The message Jesus then entrusts to them is staggering in its scope: penance and remission of sins should be preached in His name to all nations, beginning from Jerusalem. They, who moments before thought they were seeing a ghost, who were locked in fear and confusion, are now commissioned as witnesses. This is the pattern of Easter grace. God does not wait for us to get over our doubt before He calls us. He appears in the middle of our fear, offers us peace, shows us His wounds, eats with us, and then sends us out.

There is a word that Luke uses in the Greek original that is easily missed in translation.

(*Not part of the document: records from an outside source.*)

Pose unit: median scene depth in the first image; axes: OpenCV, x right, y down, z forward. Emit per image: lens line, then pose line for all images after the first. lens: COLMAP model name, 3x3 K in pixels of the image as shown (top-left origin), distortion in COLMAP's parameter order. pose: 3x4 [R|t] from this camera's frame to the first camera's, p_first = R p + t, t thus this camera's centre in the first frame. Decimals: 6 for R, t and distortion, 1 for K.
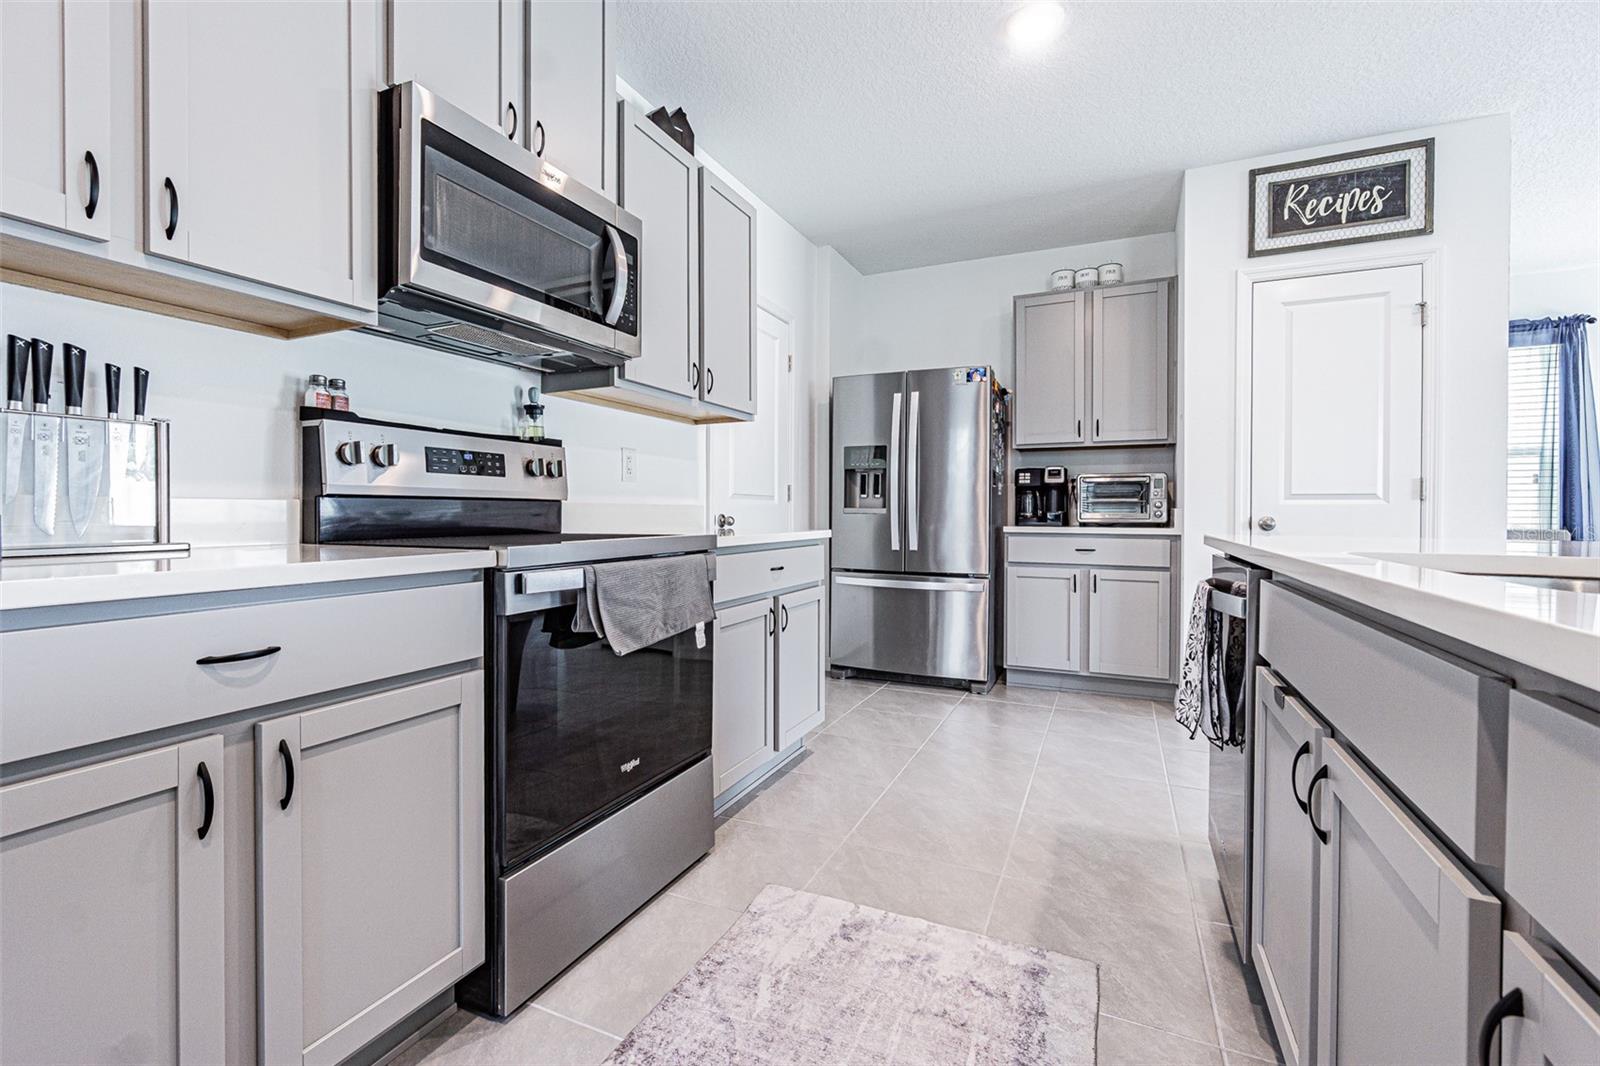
lens RADIAL K [[702.4, 0, 795.5], [0, 702.4, 517.8], [0, 0, 1]] dist [-0.003297, 0.000033]
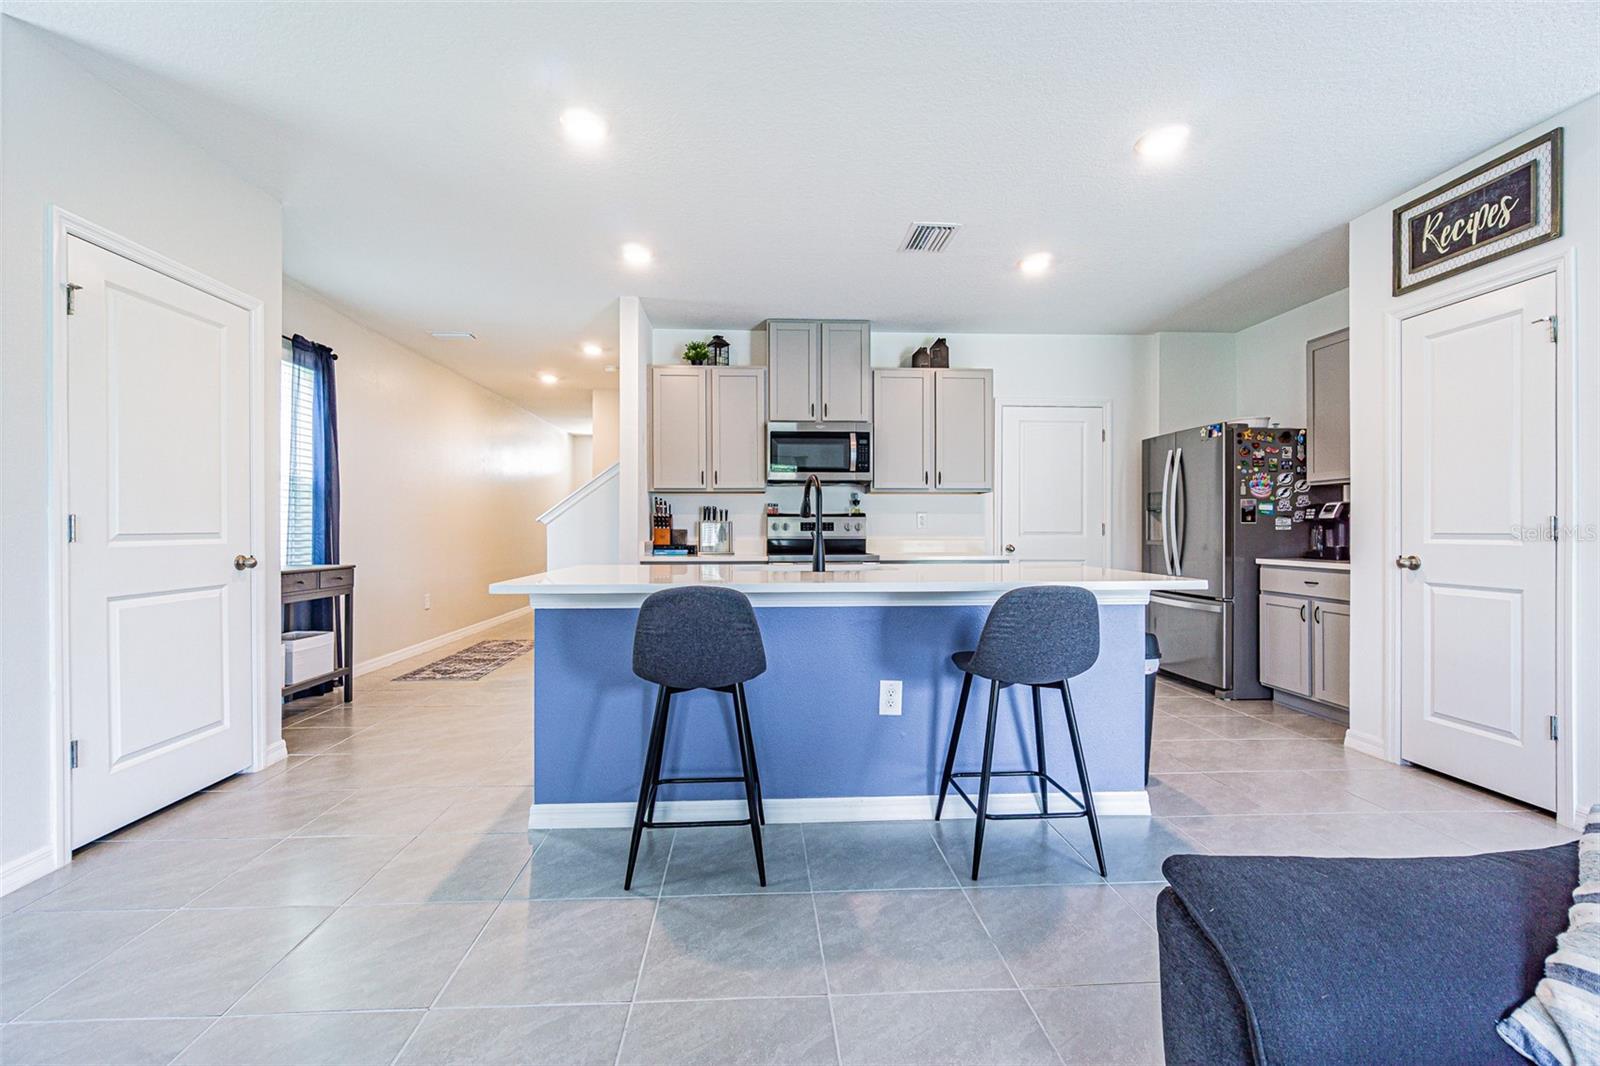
lens RADIAL K [[702.4, 0, 798.5], [0, 702.4, 522.5], [0, 0, 1]] dist [-0.003297, 0.000033]
pose [[0.473513, -0.011164, -0.880716, 1.183249], [-0.003742, 0.999885, -0.014686, -0.032736], [0.880779, 0.010249, 0.473417, -0.233840]]
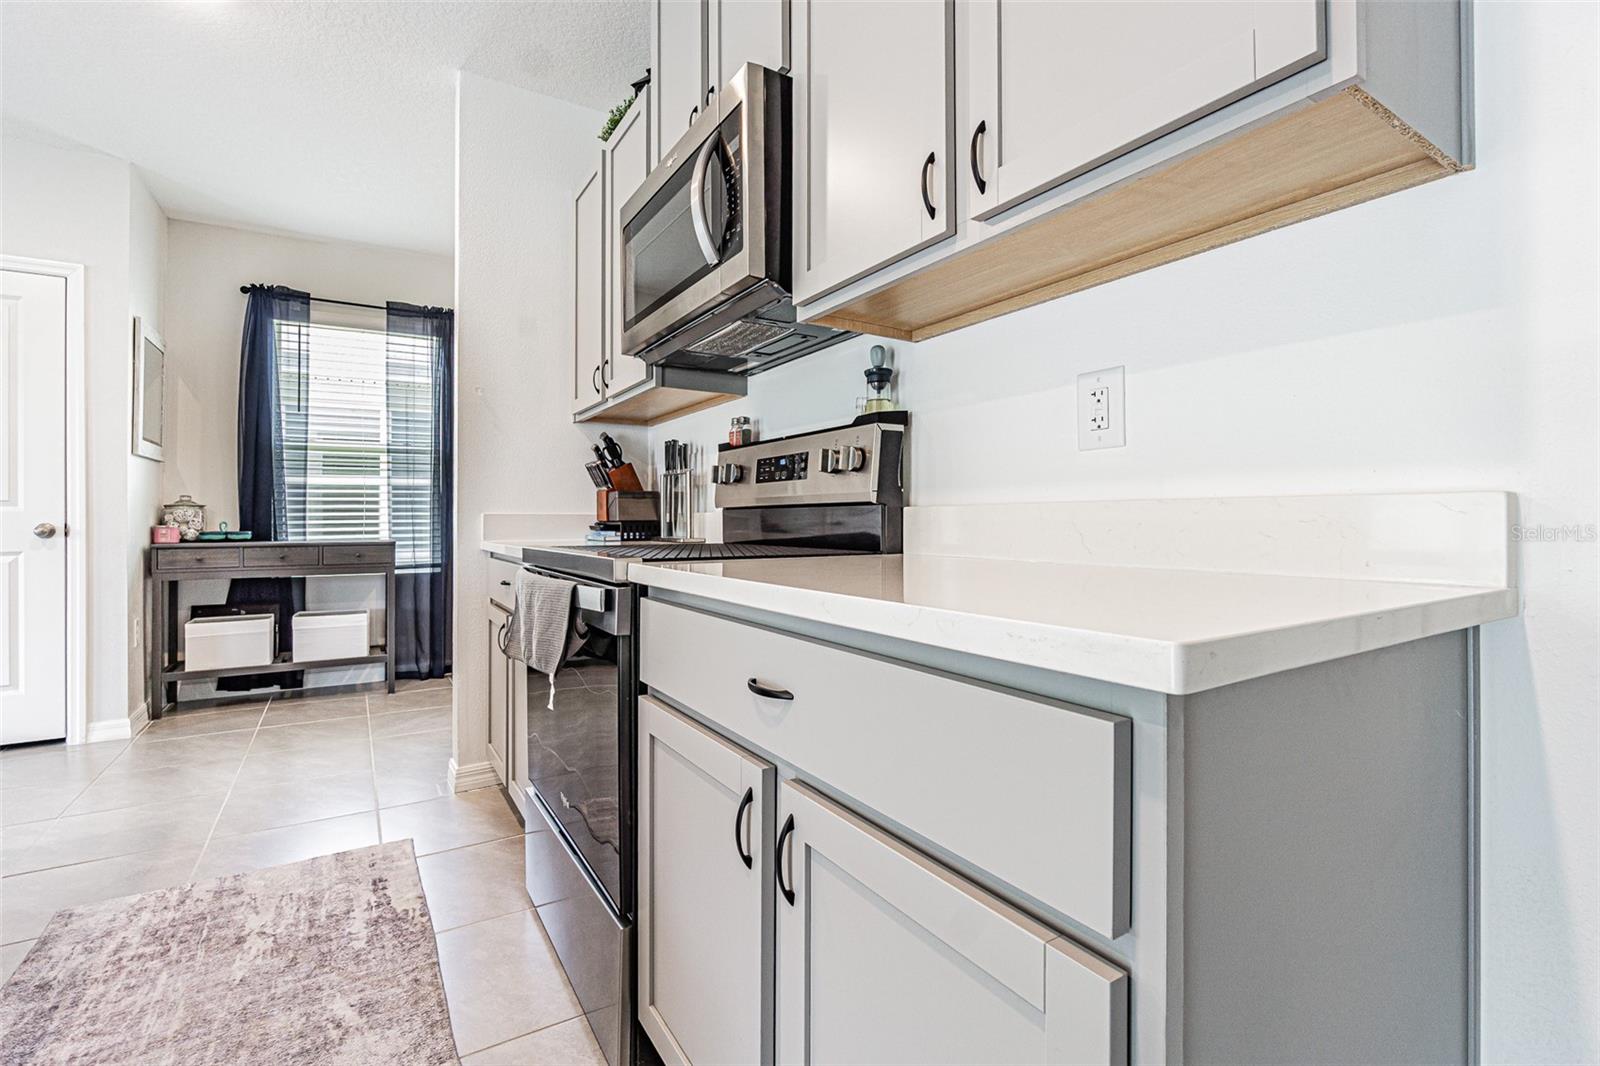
lens RADIAL K [[702.4, 0, 783.5], [0, 702.4, 528.1], [0, 0, 1]] dist [-0.003297, 0.000033]
pose [[-0.561603, 0.007136, -0.827376, 0.187958], [-0.004430, 0.999923, 0.011631, -0.005857], [0.827395, 0.010197, -0.561528, 0.925124]]
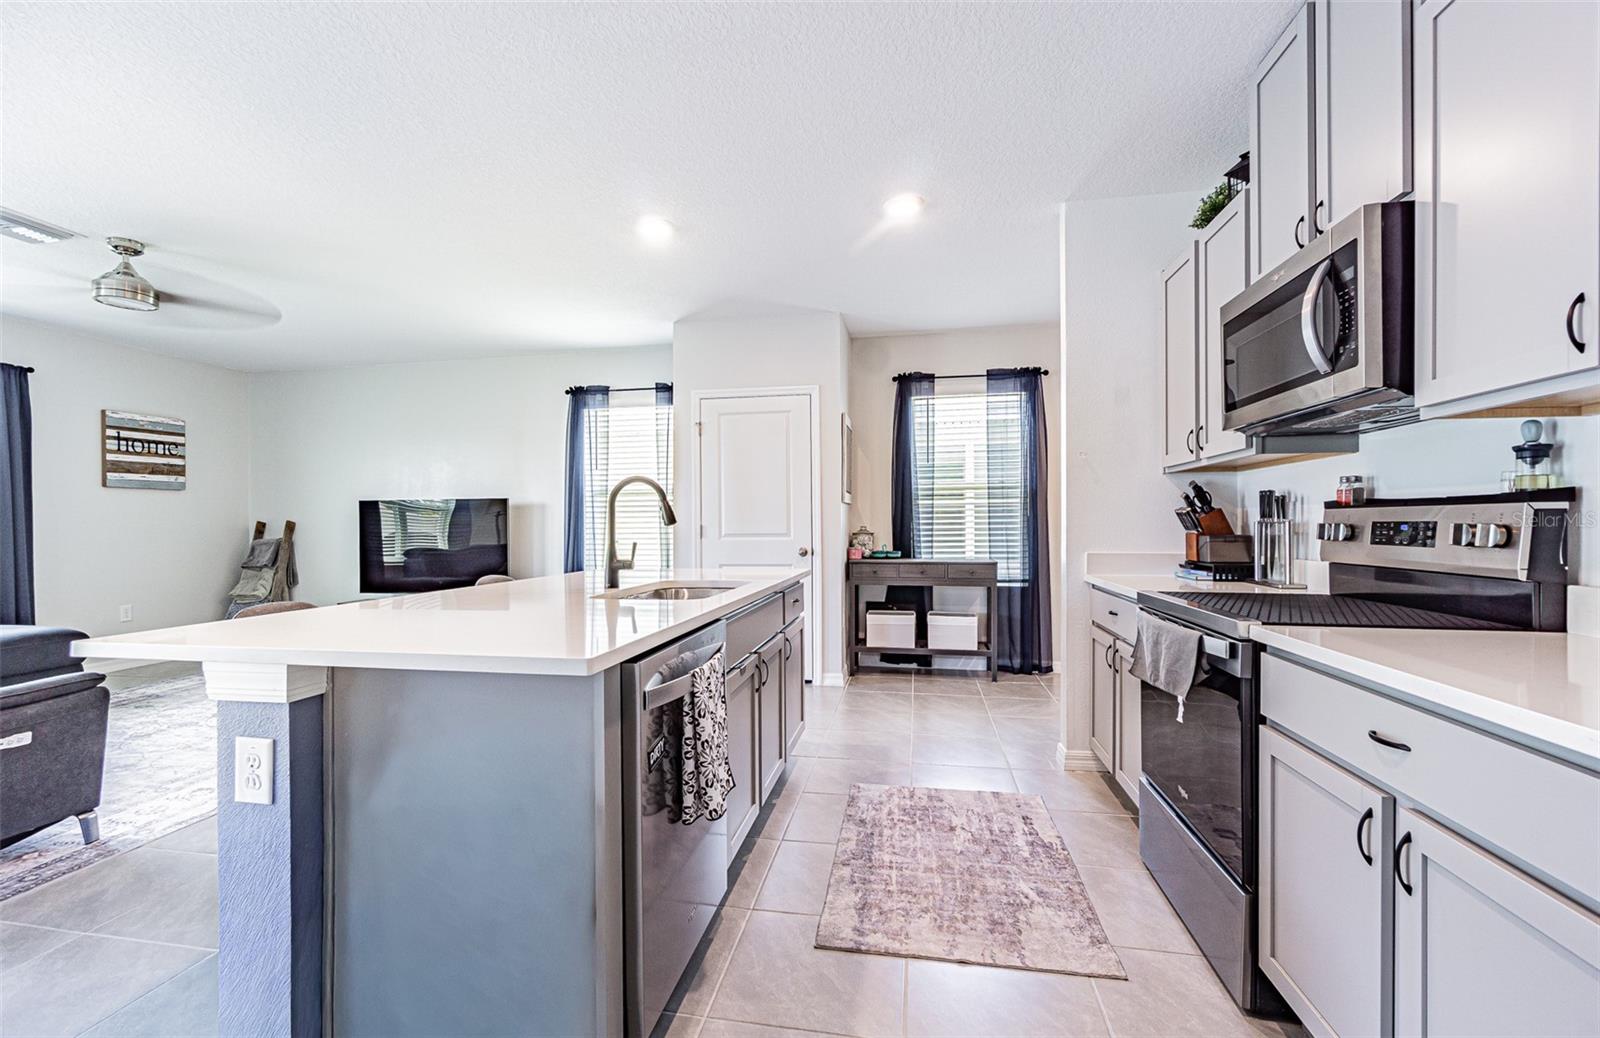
lens RADIAL K [[695.3, 0, 785.5], [0, 695.3, 525.1], [0, 0, 1]] dist [-0.006812, 0.005593]
pose [[-0.971185, 0.005083, -0.238271, 0.373330], [0.003022, 0.999955, 0.009014, -0.061694], [0.238306, 0.008034, -0.971157, 1.055444]]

Verse 41 says the disciples "believed not for joy." It is one of the most quietly beautiful phrases in the New Testament. Their disbelief was not the disbelief of cynicism or hardness. It was the disbelief of people who wanted so desperately for this to be true that they could not quite let themselves believe it was. They were incredulous with joy. They were held back not by indifference but by the sheer enormousness of what stood before them.

Many of us live in a version of that room. We have heard the accounts. We carry some flicker of faith, some hope that it is all true. And yet there are moments — in grief, in illness, in the ordinary grinding monotony of life — when we find ourselves thinking: surely not. Surely this cannot really be true. Surely death has the last word. And into those moments, today's gospel speaks with a kind of stubborn, embodied insistence: Look at His hands. Look at His feet. He is not a ghost. He is here.

The practical invitation of this gospel is not complicated, even if it is costly. We are called, as those first disciples were, to be witnesses. Not commentators from a distance, not theorists of resurrection, but witnesses — people whose lives bear the marks of having encountered the Risen Lord. That means letting Easter change the way we speak to the people in our households, the way we approach our suffering, the way we forgive and seek forgiveness. It means allowing the opened Scriptures to do their work in us, slowly, daily, as we return to them in prayer.

And it means, above all, receiving the peace He offers. "Peace be to you." Not the peace the world gives — not the absence of conflict or the management of anxiety — but the peace that passes understanding, the peace that Christ offers from the other side of death, a peace that has already conquered the worst thing that can happen to us.

He stands in the room. He is not a ghost. And He is saying the same thing to us that He said to them.